Uma rede associada aos serviços de inteligência da Rússia impulsionou uma campanha contra o governo do presidente da Argentina, Javier Milei, em 2024, informou, na quinta-feira (2), um consórcio internacional de veículos jornalísticos a partir de documentos vazados.
A investigação revelou que uma rede de espionagem russa conhecida como "A Companhia" instalou um sistema de distribuição de conteúdos em meios digitais e redes sociais da Argentina para amplificar desinformação e críticas sobre a situação econômica, incluindo exageros e notícias falsas, entre junho e outubro de 2024, antes das eleições parlamentares de meio de mandato.

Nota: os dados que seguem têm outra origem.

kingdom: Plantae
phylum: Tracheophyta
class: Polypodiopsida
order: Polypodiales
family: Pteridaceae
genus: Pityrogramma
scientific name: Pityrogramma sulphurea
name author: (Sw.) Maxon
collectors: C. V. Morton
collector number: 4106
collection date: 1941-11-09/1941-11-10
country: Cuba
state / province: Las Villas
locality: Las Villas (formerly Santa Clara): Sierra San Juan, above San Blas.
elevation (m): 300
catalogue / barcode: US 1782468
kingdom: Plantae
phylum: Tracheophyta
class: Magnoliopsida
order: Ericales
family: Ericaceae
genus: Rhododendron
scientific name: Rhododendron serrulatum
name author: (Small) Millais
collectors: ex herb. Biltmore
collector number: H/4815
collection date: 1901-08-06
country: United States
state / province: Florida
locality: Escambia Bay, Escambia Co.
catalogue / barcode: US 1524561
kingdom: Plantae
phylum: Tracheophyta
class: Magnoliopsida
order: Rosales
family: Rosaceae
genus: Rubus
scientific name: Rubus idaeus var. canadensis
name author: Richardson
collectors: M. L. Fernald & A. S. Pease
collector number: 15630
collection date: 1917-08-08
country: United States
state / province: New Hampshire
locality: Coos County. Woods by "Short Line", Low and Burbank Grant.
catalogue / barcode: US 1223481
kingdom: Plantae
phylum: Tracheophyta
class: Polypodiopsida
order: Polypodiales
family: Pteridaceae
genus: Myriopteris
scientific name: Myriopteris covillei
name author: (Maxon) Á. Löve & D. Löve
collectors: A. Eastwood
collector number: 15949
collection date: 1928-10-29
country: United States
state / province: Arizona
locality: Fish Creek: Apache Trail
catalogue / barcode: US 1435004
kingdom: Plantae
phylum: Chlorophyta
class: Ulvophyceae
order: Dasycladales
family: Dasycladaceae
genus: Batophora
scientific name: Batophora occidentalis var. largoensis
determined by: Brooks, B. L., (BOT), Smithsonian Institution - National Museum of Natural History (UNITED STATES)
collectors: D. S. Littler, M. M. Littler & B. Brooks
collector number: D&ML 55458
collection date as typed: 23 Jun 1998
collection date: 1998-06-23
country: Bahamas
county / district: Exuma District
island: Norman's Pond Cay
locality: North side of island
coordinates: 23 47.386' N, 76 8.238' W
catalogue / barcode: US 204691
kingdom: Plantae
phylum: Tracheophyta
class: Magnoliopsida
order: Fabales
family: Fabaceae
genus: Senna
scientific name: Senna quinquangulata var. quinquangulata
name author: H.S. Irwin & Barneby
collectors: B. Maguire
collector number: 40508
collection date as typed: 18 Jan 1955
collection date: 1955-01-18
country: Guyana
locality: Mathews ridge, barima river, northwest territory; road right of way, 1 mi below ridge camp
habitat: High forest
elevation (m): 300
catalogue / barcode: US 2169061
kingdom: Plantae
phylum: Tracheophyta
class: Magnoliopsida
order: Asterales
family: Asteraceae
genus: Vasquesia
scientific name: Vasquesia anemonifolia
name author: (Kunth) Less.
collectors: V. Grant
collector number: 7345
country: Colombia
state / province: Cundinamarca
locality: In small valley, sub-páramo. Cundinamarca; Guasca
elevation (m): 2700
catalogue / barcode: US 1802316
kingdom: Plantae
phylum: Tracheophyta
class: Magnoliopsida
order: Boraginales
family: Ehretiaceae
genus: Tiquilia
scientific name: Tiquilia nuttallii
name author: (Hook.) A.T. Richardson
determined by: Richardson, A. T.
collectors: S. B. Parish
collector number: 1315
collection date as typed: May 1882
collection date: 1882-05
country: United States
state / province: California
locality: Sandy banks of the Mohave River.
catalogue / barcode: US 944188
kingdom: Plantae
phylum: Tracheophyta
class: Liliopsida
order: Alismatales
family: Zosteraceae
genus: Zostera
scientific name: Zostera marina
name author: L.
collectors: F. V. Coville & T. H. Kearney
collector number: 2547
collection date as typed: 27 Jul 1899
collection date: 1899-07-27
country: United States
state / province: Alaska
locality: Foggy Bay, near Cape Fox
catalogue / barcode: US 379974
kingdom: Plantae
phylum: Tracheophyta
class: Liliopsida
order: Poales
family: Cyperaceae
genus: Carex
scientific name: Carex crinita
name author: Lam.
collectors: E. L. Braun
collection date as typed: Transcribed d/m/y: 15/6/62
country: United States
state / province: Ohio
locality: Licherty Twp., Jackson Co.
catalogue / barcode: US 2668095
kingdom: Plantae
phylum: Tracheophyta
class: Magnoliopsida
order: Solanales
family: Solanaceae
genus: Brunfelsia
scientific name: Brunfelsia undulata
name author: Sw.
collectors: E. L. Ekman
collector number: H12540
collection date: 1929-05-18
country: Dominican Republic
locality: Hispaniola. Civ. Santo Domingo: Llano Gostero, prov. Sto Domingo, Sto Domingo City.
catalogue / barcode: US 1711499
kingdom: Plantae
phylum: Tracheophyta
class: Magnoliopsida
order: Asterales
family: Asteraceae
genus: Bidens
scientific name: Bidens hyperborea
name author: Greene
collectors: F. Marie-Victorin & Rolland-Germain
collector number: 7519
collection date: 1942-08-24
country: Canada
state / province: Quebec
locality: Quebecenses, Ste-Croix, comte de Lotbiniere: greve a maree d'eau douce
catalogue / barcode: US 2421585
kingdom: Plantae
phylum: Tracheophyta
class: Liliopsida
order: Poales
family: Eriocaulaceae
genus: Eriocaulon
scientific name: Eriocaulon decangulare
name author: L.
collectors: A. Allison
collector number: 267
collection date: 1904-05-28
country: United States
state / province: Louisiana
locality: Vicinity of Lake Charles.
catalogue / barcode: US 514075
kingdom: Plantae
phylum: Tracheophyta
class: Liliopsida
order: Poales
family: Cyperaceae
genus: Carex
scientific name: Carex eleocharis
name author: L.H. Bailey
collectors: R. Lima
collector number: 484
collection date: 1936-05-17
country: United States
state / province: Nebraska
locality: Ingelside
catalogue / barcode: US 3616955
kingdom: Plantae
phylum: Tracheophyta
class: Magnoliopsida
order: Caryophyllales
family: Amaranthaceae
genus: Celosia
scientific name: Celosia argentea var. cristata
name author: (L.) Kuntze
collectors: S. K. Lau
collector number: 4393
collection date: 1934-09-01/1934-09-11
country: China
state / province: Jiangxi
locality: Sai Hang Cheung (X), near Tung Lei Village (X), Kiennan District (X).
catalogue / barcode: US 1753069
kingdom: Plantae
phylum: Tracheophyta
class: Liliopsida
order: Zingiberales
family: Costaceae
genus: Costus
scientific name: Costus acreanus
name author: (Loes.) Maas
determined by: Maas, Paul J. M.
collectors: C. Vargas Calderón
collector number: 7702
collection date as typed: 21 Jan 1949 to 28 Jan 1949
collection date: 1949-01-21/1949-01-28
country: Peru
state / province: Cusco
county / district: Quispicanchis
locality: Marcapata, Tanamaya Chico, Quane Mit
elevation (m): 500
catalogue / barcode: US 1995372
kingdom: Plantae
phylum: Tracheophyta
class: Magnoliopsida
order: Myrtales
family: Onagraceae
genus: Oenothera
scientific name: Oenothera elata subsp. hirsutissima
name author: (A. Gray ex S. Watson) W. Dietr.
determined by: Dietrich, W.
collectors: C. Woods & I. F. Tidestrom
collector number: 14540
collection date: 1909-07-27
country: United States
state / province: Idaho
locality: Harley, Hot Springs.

"A espionagem que veio à tona é de uma gravidade institucional poucas vezes vista na história", escreveu Milei nesta sexta-feira (3) em sua conta no X, acrescentando que "os 'jornalistas' e 'meios de comunicação' vinculados a isso são apenas a ponta do iceberg de algo muito maior".
A investigação detectou registros de pelo menos 250 notícias, análises e artigos de opinião em mais de 20 veículos digitais, orçados nos documentos em 283.000 dólares (R$ 1,5 milhão, na cotação da época).
"Vamos levar isso até as últimas consequências para identificar todos os atores diretos e indiretos que participaram desta rede de espionagem ilegal", assegurou Milei.
Os 15 meios de comunicação envolvidos que foram consultados pelo consórcio negaram qualquer ligação com dinheiro da Rússia e explicaram que os artigos foram oferecidos por agências de notícias, consultorias ou intermediários, embora duas fontes tenham admitido que receberam pagamentos para publicar alguns deles, provenientes de empresários que diziam estar preocupados com as políticas de Milei.
Muitos artigos não tinham autor e, quando apareciam assinaturas, tratavam-se de nomes inventados, em alguns casos com fotos criadas por meio de um software.
Os documentos também revelam uma tentativa de provocar uma crise diplomática entre Argentina e Chile por meio da difusão de uma notícia falsa que atribuía a Milei o envio de um "grupo de sabotagem" para atacar o gasoduto transandino.
A informação resulta de 76 documentos obtidos pelo veículo africano The Continent e verificados por um consórcio jornalístico que inclui o Dossier Center e o iStories (Rússia), All Eyes on Wagner e Forbidden Stories (França), dois jornalistas de língua russa e o openDemocracy (Grã-Bretanha), revelou este último meio.
A secretaria de Inteligência local afirmou tratar-se de um caso que "já havia sido investigado" e encaminhado à Justiça em 2025, em comunicado divulgado na quinta-feira.
O Fórum de Jornalismo Argentino (Fopea) já havia publicado em janeiro uma investigação sobre os mecanismos da desinformação russa na Argentina.